For-profit colleges and the federal government aren’t exactly getting along. New rules from the Obama administration would punish for-profit academic institutions that tend to drive up students’ college loan debts. This has generated substantial dissent from some of these colleges, triggering backlash in the form of letters and visits from lobbyists.
Representatives of the for-profit education industry, along with lobbyists, are frantically pushing Washington to rethink its new law, which could endanger funding for some for-profit schools, according to Bloomberg.
Battling Skyrocketing Student Debt
Student loan debt is stacking up across the U.S. at an astounding rate. In fact, the total amount of American student loan debt is greater than the nation’s total credit card debt.
For-profit colleges have a lot to do with that. The colleges, like Westwood College (mentioned here), often offer industry-specific training over two-year periods. The problem with those schools are that their credits sometimes do not translate well to standard four-year colleges and that degrees from the schools often do not yield salaries large enough to pay down accumulated student debt.
The new rule, put into place in late July, is meant to protect students from taking out loans they might not be able to pay back. The government will only offer government aid to the colleges that can prove that a certain number of students are able to repay their debts. That means some schools might be penalized based on whether or not their alumni are able to obtain and maintain jobs after graduation. The earliest that any schools would be barred from federal aid is the 2012-2013 academic year, and no more than 5% of schools will have their aid stripped in the first year.
In response to the ruling, for-profit colleges are pushing back against the government by urging students to write their lawmakers with complaints about the new regulations. The U.S. Department of Education has received 26,000 letters on the student aid rule, according to Bloomberg. Questions exist on whether all the letters are from actual college students and whether the students who write in are equipped with all the information hey need to understand the issue.
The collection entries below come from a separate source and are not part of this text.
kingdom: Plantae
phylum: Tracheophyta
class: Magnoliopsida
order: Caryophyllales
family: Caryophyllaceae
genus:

Some have accused colleges of telling students that their student aid opportunities will evaporate as a result of the new legislation, effectively scaring them into signing a letter of complaint to the government.
For-Profit Education a Big Business
For-profit colleges are part of a burgeoning industry. In 2007-2008, 2.6 million students attended the schools, up by 53% from the previous year. The schools are popular because they offer degrees over a two-year span, theoretically cutting in half the time (and cost) of earning a degree. The degrees granted by the colleges sometimes lead to unemployment or lower wages than expected, which is where the trouble starts for those besieged by student loans.
An incredible 92% of students at for-profits took out loans, compared to just 60% at standard four-year universities, according to The Institute for College Access & Success. When that figure is combined with the relative difficulty of finding a job nowadays, many students end up worse off financially after college than they were beforehand.